Да забейте, я просто так это говорю. Мысли бурным весенним потоком. Что-то очень простое сказать хотел. Такое простое, что сказать вслух стыдно, поэтому вот это всё нагородил, чтобы скрыть простоту. Так что, дорогие гости, вы после меня методом случайных чисел. Пусть так будет.

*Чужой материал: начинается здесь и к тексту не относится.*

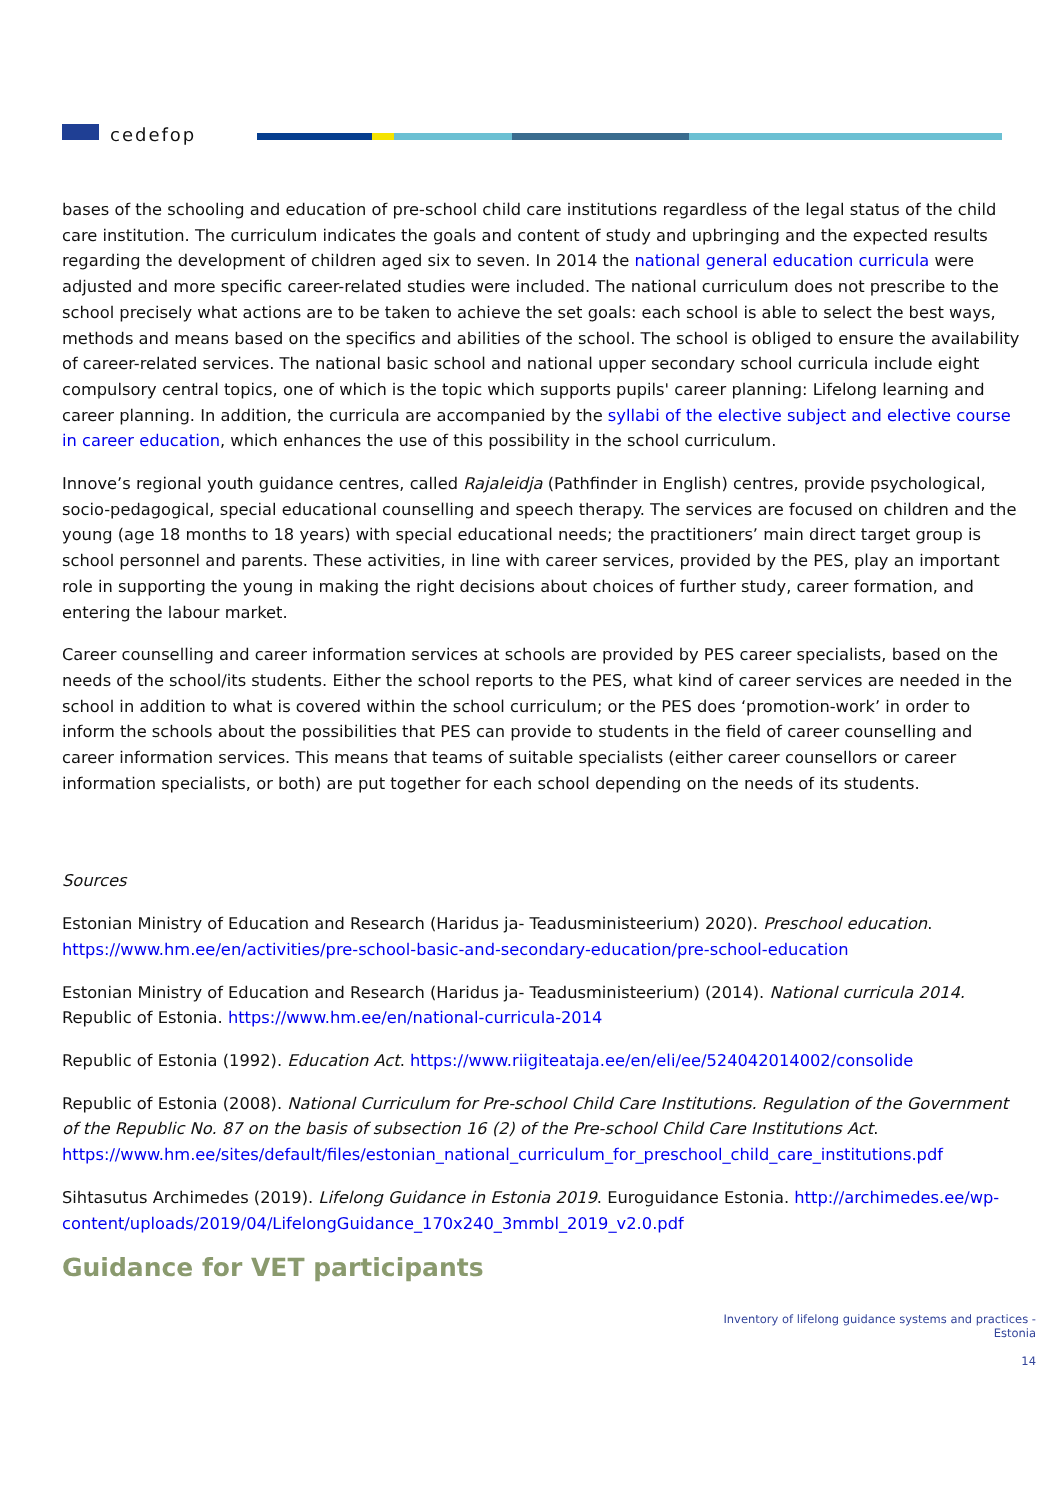cedefop
bases of the schooling and education of pre-school child care institutions regardless of the legal status of the child care institution. The curriculum indicates the goals and content of study and upbringing and the expected results regarding the development of children aged six to seven. In 2014 the national general education curricula were adjusted and more specific career-related studies were included. The national curriculum does not prescribe to the school precisely what actions are to be taken to achieve the set goals: each school is able to select the best ways, methods and means based on the specifics and abilities of the school. The school is obliged to ensure the availability of career-related services. The national basic school and national upper secondary school curricula include eight compulsory central topics, one of which is the topic which supports pupils' career planning: Lifelong learning and career planning. In addition, the curricula are accompanied by the syllabi of the elective subject and elective course in career education, which enhances the use of this possibility in the school curriculum.
Innove’s regional youth guidance centres, called Rajaleidja (Pathfinder in English) centres, provide psychological, socio-pedagogical, special educational counselling and speech therapy. The services are focused on children and the young (age 18 months to 18 years) with special educational needs; the practitioners’ main direct target group is school personnel and parents. These activities, in line with career services, provided by the PES, play an important role in supporting the young in making the right decisions about choices of further study, career formation, and entering the labour market.
Career counselling and career information services at schools are provided by PES career specialists, based on the needs of the school/its students. Either the school reports to the PES, what kind of career services are needed in the school in addition to what is covered within the school curriculum; or the PES does ‘promotion-work’ in order to inform the schools about the possibilities that PES can provide to students in the field of career counselling and career information services. This means that teams of suitable specialists (either career counsellors or career information specialists, or both) are put together for each school depending on the needs of its students.
Sources
Estonian Ministry of Education and Research (Haridus ja- Teadusministeerium) 2020). Preschool education. https://www.hm.ee/en/activities/pre-school-basic-and-secondary-education/pre-school-education
Estonian Ministry of Education and Research (Haridus ja- Teadusministeerium) (2014). National curricula 2014. Republic of Estonia. https://www.hm.ee/en/national-curricula-2014
Republic of Estonia (1992). Education Act. https://www.riigiteataja.ee/en/eli/ee/524042014002/consolide
Republic of Estonia (2008). National Curriculum for Pre-school Child Care Institutions. Regulation of the Government of the Republic No. 87 on the basis of subsection 16 (2) of the Pre-school Child Care Institutions Act.
https://www.hm.ee/sites/default/files/estonian_national_curriculum_for_preschool_child_care_institutions.pdf
Sihtasutus Archimedes (2019). Lifelong Guidance in Estonia 2019. Euroguidance Estonia. http://archimedes.ee/wp-content/uploads/2019/04/LifelongGuidance_170x240_3mmbl_2019_v2.0.pdf
Guidance for VET participants
Inventory of lifelong guidance systems and practices -
Estonia
14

И музыка какая-нибудь. Нет, не нужно музыки. Пусть будет что-то такое, обычное. Ведь это обычное дело, что мы умираем. Не знаю, урчание холодильника, звук воды капающей, чайника закипающего, бормотание телевизора или шум улицы, метро пятого года. Пусть будет то, что мы не замечаем вовсе. Или ветер и деревья, или снега скрип, или дождь. Все же ожидали Моцарта, или в моей концепции что-то веселое, аккордеон французский легкий. А тут будет шум, мол, жизнь продолжается, все естественно, товарищи. Бежим дальше вокруг по часовой, в соответствии с чьим-то методом случайных чисел.
Конец
2015 г.
CAFE «МАФЕ»
музыкальная комедия
Импровизированная сцена маленького провинциального кафе. Сколоченный из фанеры подиум выкрашен черной краской. На него светят лампы с отражателями на шнурах из «Икеи». На подиуме стоит пюпитр, барный стул, микрофонная стойка. Рядом с подиумом ширма, она подсвечена настольной лампой, к ней тянутся шнур от микрофона.
В кафе пусто. Слышно, как звенят тарелки на кухне.

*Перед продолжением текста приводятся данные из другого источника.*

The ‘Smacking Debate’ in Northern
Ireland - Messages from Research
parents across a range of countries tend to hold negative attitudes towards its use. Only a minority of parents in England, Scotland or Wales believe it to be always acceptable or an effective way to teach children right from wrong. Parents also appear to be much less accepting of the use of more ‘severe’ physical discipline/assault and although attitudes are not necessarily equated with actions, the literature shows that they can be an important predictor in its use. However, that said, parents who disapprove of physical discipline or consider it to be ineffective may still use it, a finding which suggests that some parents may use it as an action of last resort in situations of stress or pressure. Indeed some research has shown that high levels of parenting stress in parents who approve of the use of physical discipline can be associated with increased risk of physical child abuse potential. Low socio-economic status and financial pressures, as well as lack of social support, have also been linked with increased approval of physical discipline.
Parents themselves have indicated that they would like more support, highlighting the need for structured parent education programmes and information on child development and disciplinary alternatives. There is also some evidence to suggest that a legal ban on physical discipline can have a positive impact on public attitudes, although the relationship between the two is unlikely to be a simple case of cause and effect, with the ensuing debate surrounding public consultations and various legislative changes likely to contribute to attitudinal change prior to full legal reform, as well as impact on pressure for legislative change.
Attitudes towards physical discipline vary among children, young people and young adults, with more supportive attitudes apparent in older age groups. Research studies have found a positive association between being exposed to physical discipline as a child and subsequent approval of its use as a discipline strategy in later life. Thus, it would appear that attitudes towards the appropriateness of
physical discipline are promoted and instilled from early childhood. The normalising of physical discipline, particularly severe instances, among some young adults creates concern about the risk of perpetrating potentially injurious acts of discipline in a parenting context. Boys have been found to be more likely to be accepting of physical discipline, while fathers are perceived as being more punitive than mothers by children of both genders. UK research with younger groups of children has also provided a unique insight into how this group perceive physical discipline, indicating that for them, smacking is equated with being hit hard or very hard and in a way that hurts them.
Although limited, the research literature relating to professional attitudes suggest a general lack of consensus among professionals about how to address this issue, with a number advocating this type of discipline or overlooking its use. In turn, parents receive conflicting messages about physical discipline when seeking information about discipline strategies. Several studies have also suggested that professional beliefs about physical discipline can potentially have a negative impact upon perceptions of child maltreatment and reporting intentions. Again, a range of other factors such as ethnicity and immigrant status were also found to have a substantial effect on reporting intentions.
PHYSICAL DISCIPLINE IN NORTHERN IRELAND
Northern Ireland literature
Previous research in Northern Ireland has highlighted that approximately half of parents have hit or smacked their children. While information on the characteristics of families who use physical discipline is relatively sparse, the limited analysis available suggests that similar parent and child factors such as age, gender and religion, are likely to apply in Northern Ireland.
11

За ширмой сидит мужчина, видно его тень. Она наливает из пузатой бутылки в пузатый бокал, нюхает содержимое, пьет. Взял телефон, набирает номер. Достал сигарету, закуривает.
МУЖЧИНА. Лара, аллё, на. Это не Лара, это Алена? Привет! Лара, это я! Узнала? Как узнала? Юмор это, да. Придешь сегодня? Я весь вечер на сцене… Спешел фо Лара! Секс, драгс энд рок-н-ролл! Шашлык-машлык, коктейли, всё такое… Я даже спою для тебя Митяева, если захочешь… Куда тебя пригласили? В сауну? Ты пользуешься популярностью, Лара. Последний раз предлагаю тебе! Ну, я бронирую столик? Чего? Да пошла ты…
Пьет из фляжки. Смотрит в телефон, набирает номер.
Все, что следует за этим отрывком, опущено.